If Covered Expatriate status is unavoidable, you should plan to try and reconfigure your asset holdings to minimize capital gain that will be subject to the mark-to-market rules. Holding $1,000,000 of cash assets yields zero capital gain when applying “mark-to-market” principles. Holding appreciated real estate or stock will generate a capital gain. Perhaps, for instance, you can engineer asset transfers via gifts so that an expatriating spouse can take full ownership of a $1,000,000 joint bank account while a non-expatriating spouse receives full ownership of the $1,000,000 family home. An important note is that while the US Exit Tax can be reduced by proper gifting just prior to expatriation, to reduce your net worth to below the $2M net worth test until further clarification from the IRS, a pending expatriate is best advised that the gift must be made in the year prior to the expatriation. 

Another oft-overlooked strategy is to take advantage of valuation discounts of non-publicly traded or illiquid assets for US gift tax purposes.

Remember, though, a non-US citizen grad student or young entrepreneur whose sole asset is $3M in cash and who has young children born in the US would not incur a US Exit Tax. However, such an individual would be classified as a Covered Expatriate for US Inheritance Tax purposes. If the individual leaves the US and thereafter acquires or creates a fortune, the inheritance tax will apply to the fortune left to his or her US children.

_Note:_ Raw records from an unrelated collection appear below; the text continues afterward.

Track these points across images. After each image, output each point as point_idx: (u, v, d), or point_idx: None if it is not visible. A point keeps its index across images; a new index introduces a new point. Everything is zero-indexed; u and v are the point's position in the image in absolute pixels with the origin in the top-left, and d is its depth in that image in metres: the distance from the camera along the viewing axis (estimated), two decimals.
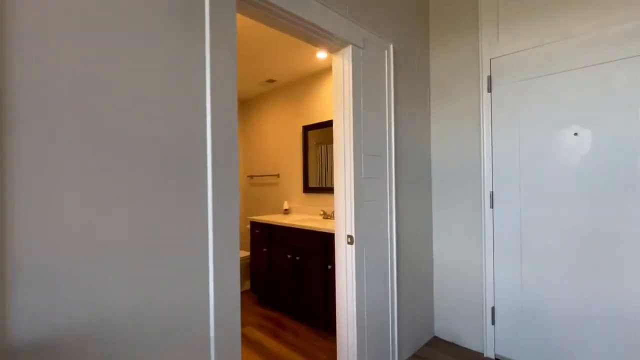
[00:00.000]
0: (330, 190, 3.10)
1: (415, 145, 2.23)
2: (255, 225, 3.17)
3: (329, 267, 2.37)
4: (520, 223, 1.98)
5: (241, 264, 3.46)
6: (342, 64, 1.76)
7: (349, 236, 1.74)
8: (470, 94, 2.21)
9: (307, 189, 3.35)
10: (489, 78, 2.11)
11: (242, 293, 3.48)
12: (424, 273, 2.30)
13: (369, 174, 1.83)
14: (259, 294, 3.11)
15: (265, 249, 3.01)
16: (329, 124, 3.11)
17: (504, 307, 2.05)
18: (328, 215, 3.01)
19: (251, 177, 4.19)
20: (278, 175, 3.76)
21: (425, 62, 2.38)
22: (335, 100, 1.79)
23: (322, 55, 2.81)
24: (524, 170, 1.96)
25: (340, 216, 1.78)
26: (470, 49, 2.21)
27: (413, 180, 2.20)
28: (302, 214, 3.39)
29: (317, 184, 3.24)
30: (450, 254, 2.31)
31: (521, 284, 1.98)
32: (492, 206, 2.10)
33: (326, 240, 2.42)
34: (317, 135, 3.24)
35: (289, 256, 2.71)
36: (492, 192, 2.10)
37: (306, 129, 3.36)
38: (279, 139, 3.76)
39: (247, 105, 4.32)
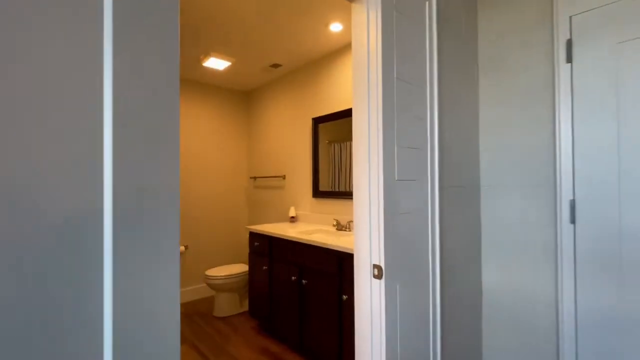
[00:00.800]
0: (345, 195, 2.55)
1: (461, 136, 1.66)
2: (254, 236, 2.65)
3: (345, 297, 1.81)
4: (619, 239, 1.38)
5: (240, 281, 2.94)
6: (366, 16, 1.21)
7: (376, 266, 1.18)
8: (536, 66, 1.63)
9: (318, 193, 2.80)
10: (569, 42, 1.51)
11: (240, 315, 2.95)
12: (469, 304, 1.71)
13: (405, 174, 1.27)
14: (259, 319, 2.58)
15: (265, 267, 2.48)
16: (343, 114, 2.57)
17: (592, 345, 1.45)
18: (343, 227, 2.45)
19: (254, 178, 3.68)
20: (284, 177, 3.24)
21: (472, 26, 1.81)
22: (356, 70, 1.25)
23: (336, 27, 2.27)
24: (628, 168, 1.36)
25: (362, 235, 1.23)
26: (536, 6, 1.63)
27: (459, 183, 1.63)
28: (311, 224, 2.85)
29: (330, 187, 2.70)
30: (507, 279, 1.71)
31: (625, 316, 1.38)
32: (573, 220, 1.50)
33: (341, 261, 1.87)
34: (330, 129, 2.70)
35: (293, 278, 2.17)
36: (574, 200, 1.50)
37: (317, 121, 2.83)
38: (285, 135, 3.24)
39: (250, 97, 3.82)
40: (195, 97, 3.42)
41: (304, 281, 2.09)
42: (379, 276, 1.18)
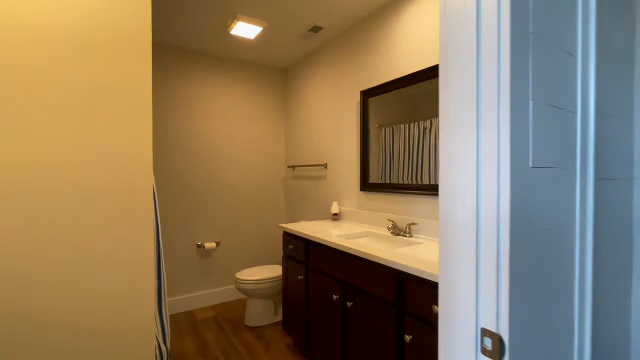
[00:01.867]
0: (404, 189, 1.95)
1: (616, 97, 0.98)
2: (289, 237, 2.18)
3: (408, 338, 1.26)
4: None
5: (274, 286, 2.52)
6: None
7: (489, 334, 0.61)
8: None
9: (367, 185, 2.24)
10: None
11: (273, 326, 2.54)
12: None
13: (545, 158, 0.67)
14: (293, 335, 2.13)
15: (301, 277, 2.01)
16: (406, 80, 1.95)
17: None
18: (401, 231, 1.87)
19: (293, 167, 3.22)
20: (325, 166, 2.72)
21: None
22: None
23: None
24: None
25: (458, 272, 0.67)
26: None
27: (613, 174, 0.96)
28: (358, 224, 2.30)
29: (382, 179, 2.12)
30: None
31: None
32: None
33: (401, 284, 1.31)
34: (384, 104, 2.10)
35: (335, 297, 1.66)
36: None
37: (366, 95, 2.24)
38: (327, 115, 2.70)
39: (287, 75, 3.34)
40: (223, 74, 3.02)
41: (349, 303, 1.57)
42: (494, 354, 0.61)
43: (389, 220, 1.96)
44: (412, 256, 1.38)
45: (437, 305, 1.14)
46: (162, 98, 2.73)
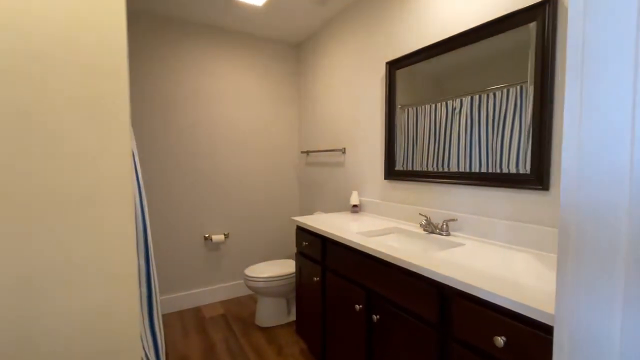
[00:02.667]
0: (437, 177, 1.64)
1: None
2: (302, 232, 1.92)
3: None
4: None
5: (286, 284, 2.28)
6: None
7: None
8: None
9: (392, 173, 1.93)
10: None
11: (286, 327, 2.32)
12: None
13: None
14: (307, 340, 1.90)
15: (317, 278, 1.75)
16: (437, 48, 1.60)
17: None
18: (436, 228, 1.57)
19: (307, 153, 2.92)
20: (343, 151, 2.42)
21: None
22: None
23: None
24: None
25: (600, 294, 0.37)
26: None
27: None
28: (382, 217, 2.01)
29: (411, 165, 1.81)
30: None
31: None
32: None
33: (445, 301, 1.03)
34: (408, 80, 1.76)
35: (358, 307, 1.39)
36: None
37: (393, 66, 1.90)
38: (346, 93, 2.38)
39: (300, 50, 3.00)
40: (227, 49, 2.71)
41: (375, 316, 1.30)
42: None
43: (420, 214, 1.65)
44: (458, 263, 1.09)
45: (500, 336, 0.85)
46: (156, 77, 2.46)
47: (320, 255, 1.71)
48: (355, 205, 2.17)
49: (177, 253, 2.58)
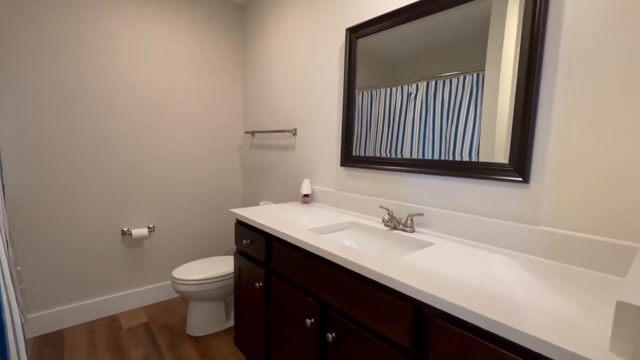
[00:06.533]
0: (402, 165, 1.42)
1: None
2: (243, 227, 1.59)
3: None
4: None
5: (224, 286, 1.95)
6: None
7: None
8: None
9: (350, 159, 1.69)
10: None
11: (223, 335, 2.00)
12: None
13: None
14: (247, 354, 1.61)
15: (259, 283, 1.45)
16: (414, 10, 1.36)
17: None
18: (400, 223, 1.36)
19: (252, 134, 2.55)
20: (294, 132, 2.11)
21: None
22: None
23: None
24: None
25: None
26: None
27: None
28: (337, 209, 1.77)
29: (372, 150, 1.58)
30: None
31: None
32: None
33: (419, 320, 0.81)
34: (370, 56, 1.51)
35: (309, 322, 1.13)
36: None
37: (354, 34, 1.63)
38: (299, 65, 2.05)
39: (244, 12, 2.57)
40: (158, 12, 2.20)
41: (329, 335, 1.05)
42: None
43: (381, 207, 1.43)
44: (432, 271, 0.88)
45: None
46: (41, 21, 1.87)
47: (264, 256, 1.41)
48: (306, 195, 1.89)
49: (86, 252, 2.07)
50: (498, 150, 1.13)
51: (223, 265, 2.02)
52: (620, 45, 0.87)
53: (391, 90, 1.47)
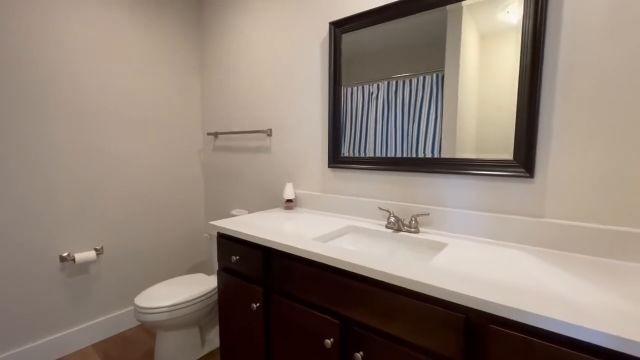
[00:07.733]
0: (403, 165, 1.39)
1: None
2: (229, 242, 1.40)
3: None
4: None
5: (200, 309, 1.72)
6: None
7: None
8: None
9: (339, 159, 1.61)
10: None
11: None
12: None
13: None
14: None
15: (257, 304, 1.29)
16: (405, 7, 1.33)
17: None
18: (405, 225, 1.32)
19: (215, 135, 2.31)
20: (269, 133, 1.96)
21: None
22: None
23: None
24: None
25: None
26: None
27: None
28: (325, 213, 1.67)
29: (356, 151, 1.52)
30: None
31: None
32: None
33: (472, 331, 0.76)
34: (365, 37, 1.45)
35: (329, 342, 1.03)
36: None
37: (339, 29, 1.55)
38: (272, 58, 1.90)
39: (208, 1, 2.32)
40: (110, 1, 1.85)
41: (359, 354, 0.96)
42: None
43: (380, 208, 1.38)
44: (467, 274, 0.84)
45: None
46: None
47: (261, 272, 1.26)
48: (289, 200, 1.76)
49: (13, 289, 1.65)
50: (460, 146, 1.21)
51: (196, 285, 1.78)
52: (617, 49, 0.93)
53: (354, 89, 1.49)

Use of Pre-expatriation Trusts

The best solution may be to set up a pre-expatriation trust a calendar year before the year of expatriation. In the ideal situation, the would-be expatriate should make gifts of highly appreciating assets for which a valuation discount is available to an irrevocable completed gift trust undertaken in a US state that has adopted asset protection legislation. Often the expatriate-settlor of the pre-expatriation trust will not be a permissible beneficiary of the trust. The pre-expatriation trust should be a non-grantor trust taxed as a separate US taxpayer and must remain a US domestic trust forever. 

The pre-expatriation trust accomplishes at least two objectives. First, assets held in the pre-expatriation trust should not be subject to the “mark-to-market” US Exit Tax. Second, any future trust distributions from the pre-expatriation trust to US persons should avoid the US Inheritance Tax because, at the time of the gift to the pre-expatriation trust, the expatriate-settlor was not yet classified as a Covered Expatriate for life.